(Data items)
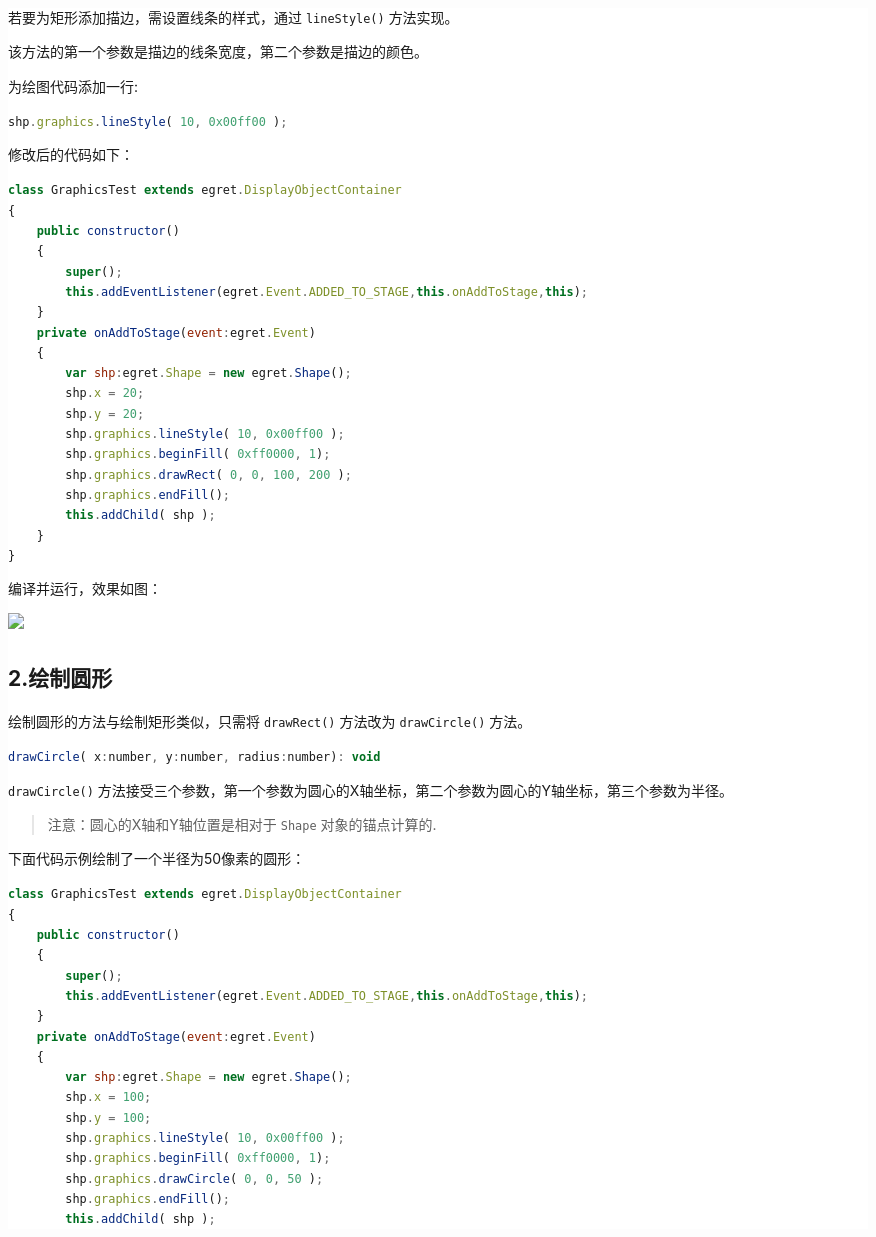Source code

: 若要为矩形添加描边，需设置线条的样式，通过 `lineStyle()` 方法实现。

该方法的第一个参数是描边的线条宽度，第二个参数是描边的颜色。

为绘图代码添加一行:

```javascript
shp.graphics.lineStyle( 10, 0x00ff00 );
```

修改后的代码如下：

```javascript
class GraphicsTest extends egret.DisplayObjectContainer
{
    public constructor()
    {
        super();
        this.addEventListener(egret.Event.ADDED_TO_STAGE,this.onAddToStage,this);
    }
    private onAddToStage(event:egret.Event)
    {
        var shp:egret.Shape = new egret.Shape();
        shp.x = 20;
        shp.y = 20;
        shp.graphics.lineStyle( 10, 0x00ff00 );
        shp.graphics.beginFill( 0xff0000, 1);
        shp.graphics.drawRect( 0, 0, 100, 200 );
        shp.graphics.endFill();
        this.addChild( shp );
    }
}
```

编译并运行，效果如图：

![](5565675e02ce3.png)

## 2.绘制圆形

绘制圆形的方法与绘制矩形类似，只需将 `drawRect()` 方法改为 `drawCircle()` 方法。

```javascript
drawCircle( x:number, y:number, radius:number): void
```

`drawCircle()` 方法接受三个参数，第一个参数为圆心的X轴坐标，第二个参数为圆心的Y轴坐标，第三个参数为半径。

>注意：圆心的X轴和Y轴位置是相对于 `Shape` 对象的锚点计算的.

下面代码示例绘制了一个半径为50像素的圆形：

```javascript
class GraphicsTest extends egret.DisplayObjectContainer
{
    public constructor()
    {
        super();
        this.addEventListener(egret.Event.ADDED_TO_STAGE,this.onAddToStage,this);
    }
    private onAddToStage(event:egret.Event)
    {
        var shp:egret.Shape = new egret.Shape();
        shp.x = 100;
        shp.y = 100;
        shp.graphics.lineStyle( 10, 0x00ff00 );
        shp.graphics.beginFill( 0xff0000, 1);
        shp.graphics.drawCircle( 0, 0, 50 );
        shp.graphics.endFill();
        this.addChild( shp );
```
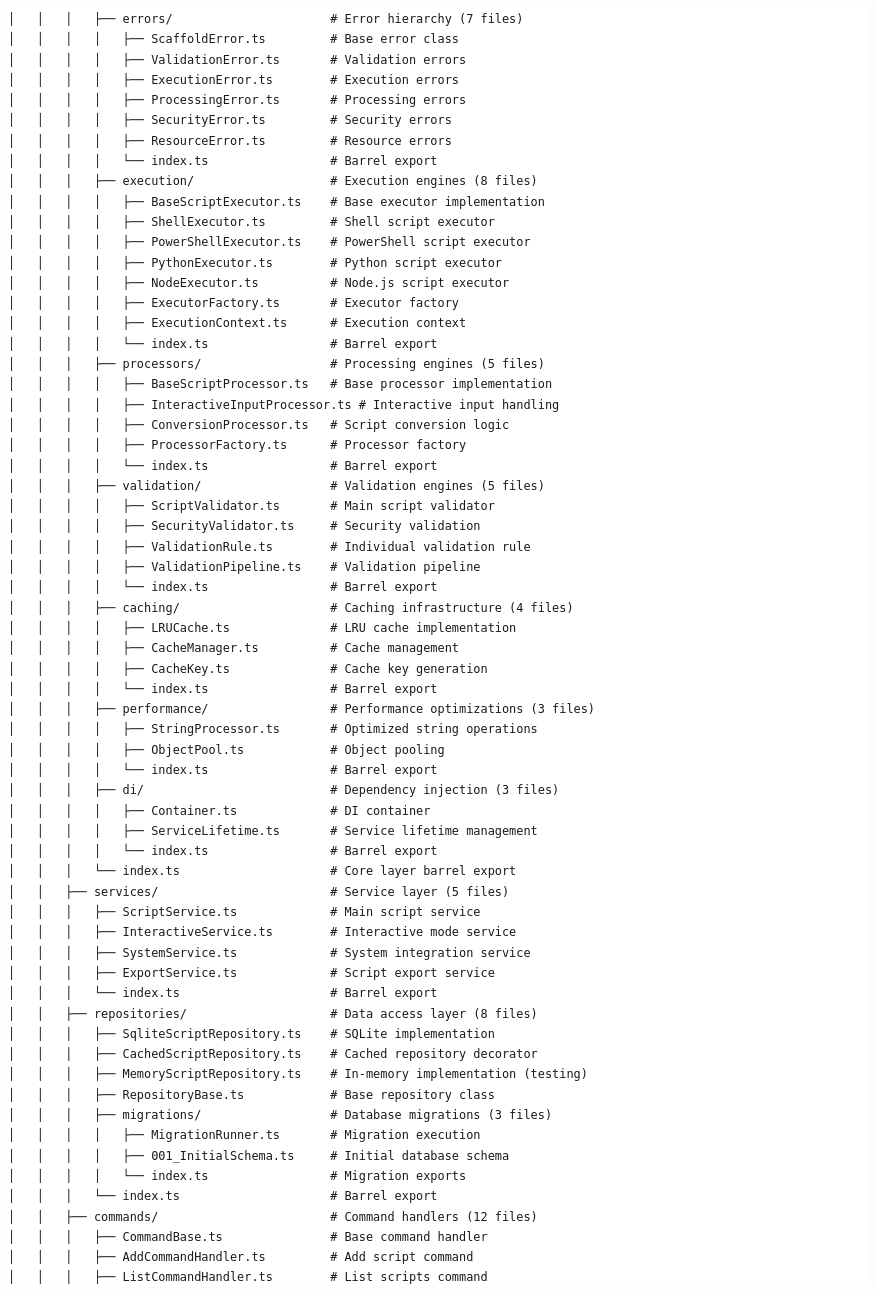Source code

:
 ```
│   │   │   ├── errors/                      # Error hierarchy (7 files)
│   │   │   │   ├── ScaffoldError.ts         # Base error class
│   │   │   │   ├── ValidationError.ts       # Validation errors
│   │   │   │   ├── ExecutionError.ts        # Execution errors
│   │   │   │   ├── ProcessingError.ts       # Processing errors
│   │   │   │   ├── SecurityError.ts         # Security errors
│   │   │   │   ├── ResourceError.ts         # Resource errors
│   │   │   │   └── index.ts                 # Barrel export
│   │   │   ├── execution/                   # Execution engines (8 files)
│   │   │   │   ├── BaseScriptExecutor.ts    # Base executor implementation
│   │   │   │   ├── ShellExecutor.ts         # Shell script executor
│   │   │   │   ├── PowerShellExecutor.ts    # PowerShell script executor
│   │   │   │   ├── PythonExecutor.ts        # Python script executor
│   │   │   │   ├── NodeExecutor.ts          # Node.js script executor
│   │   │   │   ├── ExecutorFactory.ts       # Executor factory
│   │   │   │   ├── ExecutionContext.ts      # Execution context
│   │   │   │   └── index.ts                 # Barrel export
│   │   │   ├── processors/                  # Processing engines (5 files)
│   │   │   │   ├── BaseScriptProcessor.ts   # Base processor implementation
│   │   │   │   ├── InteractiveInputProcessor.ts # Interactive input handling
│   │   │   │   ├── ConversionProcessor.ts   # Script conversion logic
│   │   │   │   ├── ProcessorFactory.ts      # Processor factory
│   │   │   │   └── index.ts                 # Barrel export
│   │   │   ├── validation/                  # Validation engines (5 files)
│   │   │   │   ├── ScriptValidator.ts       # Main script validator
│   │   │   │   ├── SecurityValidator.ts     # Security validation
│   │   │   │   ├── ValidationRule.ts        # Individual validation rule
│   │   │   │   ├── ValidationPipeline.ts    # Validation pipeline
│   │   │   │   └── index.ts                 # Barrel export
│   │   │   ├── caching/                     # Caching infrastructure (4 files)
│   │   │   │   ├── LRUCache.ts              # LRU cache implementation
│   │   │   │   ├── CacheManager.ts          # Cache management
│   │   │   │   ├── CacheKey.ts              # Cache key generation
│   │   │   │   └── index.ts                 # Barrel export
│   │   │   ├── performance/                 # Performance optimizations (3 files)
│   │   │   │   ├── StringProcessor.ts       # Optimized string operations
│   │   │   │   ├── ObjectPool.ts            # Object pooling
│   │   │   │   └── index.ts                 # Barrel export
│   │   │   ├── di/                          # Dependency injection (3 files)
│   │   │   │   ├── Container.ts             # DI container
│   │   │   │   ├── ServiceLifetime.ts       # Service lifetime management
│   │   │   │   └── index.ts                 # Barrel export
│   │   │   └── index.ts                     # Core layer barrel export
│   │   ├── services/                        # Service layer (5 files)
│   │   │   ├── ScriptService.ts             # Main script service
│   │   │   ├── InteractiveService.ts        # Interactive mode service
│   │   │   ├── SystemService.ts             # System integration service
│   │   │   ├── ExportService.ts             # Script export service
│   │   │   └── index.ts                     # Barrel export
│   │   ├── repositories/                    # Data access layer (8 files)
│   │   │   ├── SqliteScriptRepository.ts    # SQLite implementation
│   │   │   ├── CachedScriptRepository.ts    # Cached repository decorator
│   │   │   ├── MemoryScriptRepository.ts    # In-memory implementation (testing)
│   │   │   ├── RepositoryBase.ts            # Base repository class
│   │   │   ├── migrations/                  # Database migrations (3 files)
│   │   │   │   ├── MigrationRunner.ts       # Migration execution
│   │   │   │   ├── 001_InitialSchema.ts     # Initial database schema
│   │   │   │   └── index.ts                 # Migration exports
│   │   │   └── index.ts                     # Barrel export
│   │   ├── commands/                        # Command handlers (12 files)
│   │   │   ├── CommandBase.ts               # Base command handler
│   │   │   ├── AddCommandHandler.ts         # Add script command
│   │   │   ├── ListCommandHandler.ts        # List scripts command
```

**Prompt**
A complete answer gives every line of the records holding "Security".

**Answer space**
│   │   │   │   ├── SecurityError.ts         # Security errors
│   │   │   │   ├── SecurityValidator.ts     # Security validation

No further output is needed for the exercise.